Biologists with the N.C. Wildlife Resources Commission are asking the public to help them learn more about the distribution of the northern pine snake in western North Carolina by reporting any sightings of snakes in the wild.
Recent reporting efforts have resulted in two new records of pine snakes in Cherokee County, the first in over 10 years in western North Carolina.
Northern pine snakes are large and heavy-bodied, typically reaching between 4four to five feet, but can be as long as seven and a half feet. They have a white, tan, or yellowish background color with dark brown or black markings that begin as heavy mottling on the head and gradually become distinct blotches toward the tail. While their size should make them easy to spot in the wild, northern pine snakes spend most of their time underground and so seeing one is no easy task.
“The best chance of spotting one is during the day, in forest openings, as they forage and move from burrow to burrow,” said Gabrielle Graeter, a wildlife diversity biologist with the Commission. “Although the best time of the year to see one is in the spring and early summer, September and October are also good times since pine snakes are beginning to move to locations where they will spend the winter.”
People who see a pine snake in the wild are asked to email firstname.lastname@example.org with the following information:
- A photo (required)
- Date and time the snake was observed
- The location (GPS coordinates are best, but a detailed location description is acceptable)

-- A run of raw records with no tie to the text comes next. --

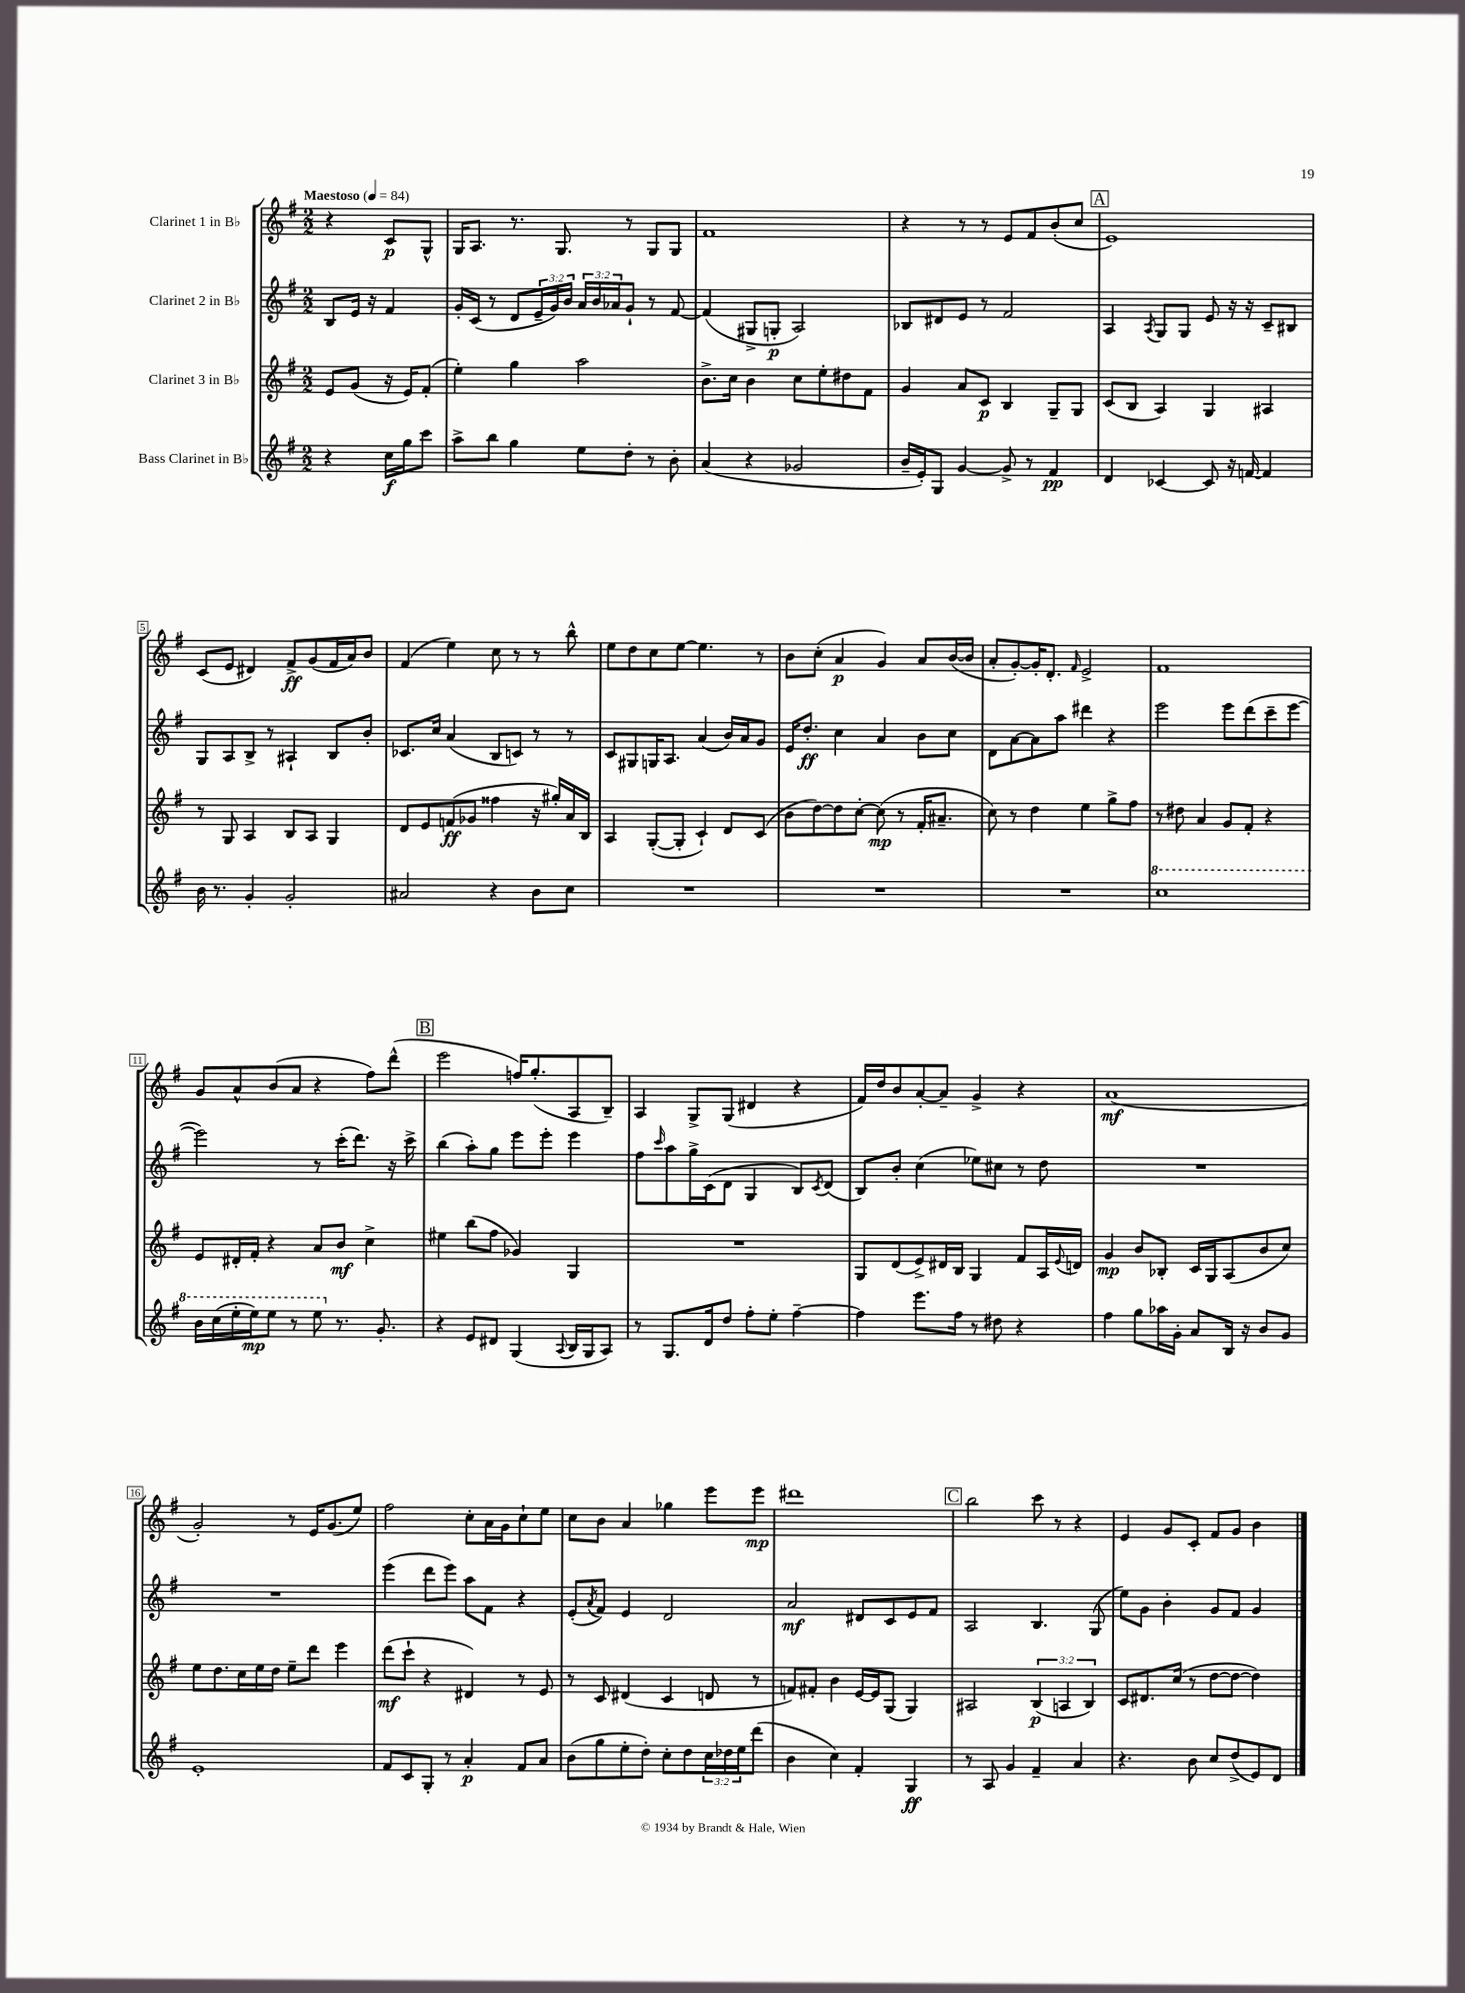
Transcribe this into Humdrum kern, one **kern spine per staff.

**kern	**kern	**kern	**kern
*staff4	*staff3	*staff2	*staff1
*clefG2	*clefG2	*clefG2	*clefG2
*k[f#]	*k[f#]	*k[f#]	*k[f#]
*M2/2	*M2/2	*M2/2	*M2/2
*MM84	*MM84	*MM84	*MM84
4r	8e	8B	4r
.	(8g	16e	.
.	.	16r	.
16cc	16r	4f#	8c
16gg	16e)	.	.
8ccc	(8f#'	.	8G^^
=	=	=	=
8aa^	4ee')	16g'	16G
.	.	(16c	8.A
8bb	.	8r	.
4gg	4gg	8d	8.r
.	.	24e~	.
.	.	24g)	.
.	.	.	8.G
.	.	24b	.
8ee	2aa	24a	.
.	.	24b	.
.	.	24a-	.
8dd'	.	8g`	8r
8r	.	8r	8G
8b'	.	[8f#	8G
=	=	=	=
(4a	8.b^	(4f#]	1f#
.	16cc	.	.
4r	4b	8G#^	.
.	.	8G'	.
2g-	8cc	2A)	.
.	8ee'	.	.
.	8dd#	.	.
.	8f#	.	.
=	=	=	=
16b~	4g	8B-	4r
16e')	.	.	.
8G	.	8d#	.
[4g	8a	8e	8r
.	8c	8r	8r
8g^]	4B	2f#	8e
8r	.	.	8f#
4f#	8G~	.	(8b'
.	8G	.	8cc
=	=	=	=
4d	(8c	4A	1e)
.	8B	.	.
.	.	8qA	.
[4c-	4A)	8G	.
.	.	8G	.
8c-]	4G	8e	.
16r	.	16r	.
[16f	.	16r	.
4f]	4A#	8c~	.
.	.	8B#	.
=	=	=	=
16b	8r	8G	(8c
8.r	.	.	.
.	8G	8A	8e
4g'	4A	8B^	4d#)
.	.	8r	.
2g'	8B	4A#`	8f#^
.	8A	.	(8g
.	4G	8B	16f#
.	.	.	16a)
.	.	8b'	8b
=	=	=	=
2a#	8d	8.c-	(4f#
.	8e	.	.
.	.	16cc	.
.	(8f	(4a	4ee)
.	8g-	.	.
4r	4ff##	8B	8cc
.	.	8c)	8r
8b	16r	8r	8r
.	16gg#')	.	.
8cc	16a	8r	8bb^^
.	16B	.	.
=	=	=	=
1r	4A	8c	8ee
.	.	8G#	8dd
.	([8G'	16G	8cc
.	.	8.A	.
.	8G']	.	[8ee
.	4c`)	(4a	4.ee]
.	8d	16b)	.
.	.	16a	.
.	(8c	8g	8r
=	=	=	=
1r	8b	16e	8b
.	.	8.dd'	.
.	[8dd)	.	(8cc'
.	8dd]	4cc	4a
.	[8cc'	.	.
.	(8cc]	4a	4g)
.	8r	.	.
.	16f#'	8b	8a
.	8.a#~	.	.
.	.	8cc	([16b
.	.	.	16b]
=	=	=	=
1r	8cc)	8d	8a'
.	8r	[8a	[8g')
.	4dd	8a]	16g']
.	.	.	8.d'
.	.	8aa	.
.	.	.	16qqf#
.	4ee	4ddd#	2e^
.	8gg^	4r	.
.	8ff#	.	.
=	=	=	=
1ccc	8r	2eee	1f#
.	8dd#	.	.
.	4a	.	.
.	8g	8eee	.
.	8f#'	(8ddd	.
.	4r	8ccc~	.
.	.	[8eee	.
=	=	=	=
16bb	8e	2eee])	8g
(16ccc	.	.	.
16eee'	16d#'	.	8a^^
16eee)	16f#'	.	.
8eee	4r	.	(8b
8r	.	.	8a
8eee	8a	8r	4r
8.r	8b	(16ccc'	.
.	.	8.ddd)	.
.	4cc^	.	8ff#)
8.g'	.	.	.
.	.	16r	(8ddd^^
.	.	16ccc^	.
=	=	=	=
4r	4ee#	(4bb	2eee
8e	(8bb	8aa')	.
8d#	8ff#	8gg	.
(4G	4g-)	8eee	16ff)
.	.	.	(8.gg'
.	.	8eee'	.
8qqA	.	.	.
16B	4G	4eee	8A
16G	.	.	.
8A)	.	.	8B~)
=	=	=	=
8r	1r	8ff#	4A
.	.	16qqccc	.
8.G	.	8aa	.
.	.	16gg^	8G^
16d	.	(16c	.
8dd	.	8d	(8G
8ff#'	.	4G	4d#
8ee'	.	.	.
[4ff#~	.	8B)	4r
.	.	8qc	.
.	.	(8d	.
=	=	=	=
4ff#]	8G	8B)	16f#)
.	.	.	16dd
.	(8d	8b'	8b
8.eee	8e^)	(4cc	[8a'
.	16d#	.	8a~]
16ff#	16B	.	.
8r	4G	8ee-)	4g^
8dd#	.	8cc#	.
4r	8f#	8r	4r
.	16A	8dd	.
.	8qqe	.	.
.	16d	.	.
=	=	=	=
4ff#	4g	1r	(1a
8gg	8b	.	.
16aa-	8B-'	.	.
16g'	.	.	.
8a	16c	.	.
.	16G	.	.
16B	(8A	.	.
16r	.	.	.
8b	8b	.	.
8g	8cc)	.	.
=	=	=	=
1e'	8ee	1r	2g')
.	8.dd	.	.
.	16cc	.	.
.	16ee	.	.
.	16dd	.	.
.	8ee~	.	8r
.	8ddd	.	16e
.	.	.	(8.g
.	4eee	.	.
.	.	.	8ee)
=	=	=	=
8f#	(8ddd	(4eee	2ff#
8c	8ccc`	.	.
8G'	4r	8ddd	.
8r	.	8eee)	.
4a'	4d#)	8aa	8cc'
.	.	8f#	16a
.	.	.	16g
8f#	8r	4r	8cc`
8a	8e	.	8ee
=	=	=	=
(8b	8r	(8e'	8cc
.	.	8qa	.
8gg	8c	8f#)	8b
8ee'	(4d#	4e	4a
8dd')	.	.	.
8cc'	4c	2d	4gg-
8dd	.	.	.
24cc	8d	.	8eee
24dd-	.	.	.
24ee	.	.	.
(8ddd	8r	.	8eee
=	=	=	=
4b	8f)	2a	1ddd#
.	8f#'	.	.
4cc)	4b	.	.
4f#'	[16e	8d#	.
.	16e]	.	.
.	(8G	8c	.
4G	4G)	8e	.
.	.	8f#	.
=	=	=	=
8r	2A#	2A	2bb
8A	.	.	.
4g	.	.	.
4f#~	(6B	4.B	8ccc
.	.	.	8r
.	6A	.	.
4a	.	.	4r
.	6B)	.	.
.	.	(8G	.
=	=	=	=
4.r	8c	8ee)	4e
.	8.d#	8g	.
.	.	4b'	8g
.	(16cc	.	.
8b	8r	.	8c'
8cc	[8dd	8g	8f#
(8dd^	8dd_	8f#	8g
8e)	4dd])	4g	4b
8d	.	.	.
==	==	==	==
*-	*-	*-	*-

Those who need help identifying snakes can visit the Herps of North Carolina website, which provides snake identification tips as well as photos on all 38 snake species native to the state. People who find other snake species are asked to submit their observations to Herpmapper, an organization that receives “catch and release” data from the general public, reptile and amphibian enthusiasts, other citizen scientists and professionals for research and conservation purposes.
In western North Carolina, pine snakes are found in southwestern mountain counties, with Cherokee and Swain counties having the majority of verified sightings. Pine snakes also are found in the Sandhills and the southern Coastal Plain. They prefer open areas within pine-oak forests with well-drained and sandy soils.
To get a better understanding of pine snake populations in Cherokee and Swain counties, the Commission is working with the U.S. Forest Service and Eastern Band of Cherokee Indians to conduct surveys in areas where pine snakes have either been seen or in areas with potentially suitable habitat. The Commission has constructed camera traps, which can document snakes passing through the area.
Graeter cautions people to look but not touch any pine snakes they come across in the wild. While the pine snake is neither dangerous nor venomous, it is protected in North Carolina.
Biologists believe pine snakes are declining throughout much of their range and because of this, they are state listed as a threatened species and cannot be collected or taken from the wild without a permit issued by the Commission’s Executive Director.